Le chef du gouvernement espagnol ajoutait qu’il attendrait de savoir “ce que sont ces mesures, [celles annoncées par Mario Monti], ce qu’elles signifient et si elles sont adéquates” avant de prendre une décision.

Dans le cadre de la réduction de son déficit budgétaire, Madrid avait consenti le mois dernier à un ensemble de mesures d’austérité de 65 milliards d’euros. Cette politique avait provoqué en Espagne plus d’une semaine de manifestations continues dans les rues de la capitale c’est pourquoi le gouvernement redoute que ses partenaires européens lui demandent de nouvelles coupes.
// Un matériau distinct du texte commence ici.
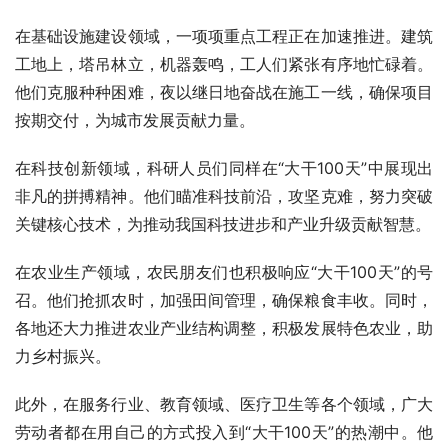
在基础设施建设领域，一项项重点工程正在加速推进。建筑
工地上，塔吊林立，机器轰鸣，工人们紧张有序地忙碌着。
他们克服种种困难，夜以继日地奋战在施工一线，确保项目
按期交付，为城市发展贡献力量。
在科技创新领域，科研人员们同样在“大干100天”中展现出
非凡的拼搏精神。他们瞄准科技前沿，攻坚克难，努力突破
关键核心技术，为推动我国科技进步和产业升级贡献智慧。
在农业生产领域，农民朋友们也积极响应“大干100天”的号
召。他们抢抓农时，加强田间管理，确保粮食丰收。同时，
各地还大力推进农业产业结构调整，积极发展特色农业，助
力乡村振兴。
此外，在服务行业、教育领域、医疗卫生等各个领域，广大
劳动者都在用自己的方式投入到“大干100天”的热潮中。他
Toutefois, le niveau d’endettement préoccupant des régions autonomes espagnoles (qui pour la plupart sont exclues des marchés financiers depuis le début de l’année) laisse entendre que l’Espagne pourrait bien demander l’aide de la BCE d’ici quelques mois.

Dans ce contexte, s’exprimait vendredi soir M. Benoit Coeuré, membre du directoire de la Banque centrale européenne. Cet économiste avançait l’idée de cibler davantage l’économie réelle dans les opérations de refinancement de la BCE et de “diriger les liquidités de la BCE vers ceux qui en ont le plus besoin, c’est-à-dire les ménages et entreprises“.

En effet, l’institution a déjà injecté plus de 1 000 milliards d’euros pour refinancer les banques (dont plus de 350 pour les banques espagnoles) afin d’éviter une crise du crédit. L’hypothèse d’une vague de retraits bancaires en Espagne et en Grèce étant désormais écartée, M. Coeuré propose la mise en place d’un système plus décentralisé dans le but d’aider à la reprise économique, puisque l’inflation -théoriquement la seule préoccupation de la banque centrale- est jugulée à cause de la crise.

Aider les banques était une étape nécessaire puisqu’elles sont le point de départ d’une économie capitaliste. Maintenant que celles-ci sont recapitalisées l’économie réelle doit à son tour être soutenue puisqu’elle paye depuis trop longtemps pour les fautes que les spéculateurs et les gouvernements ont commises.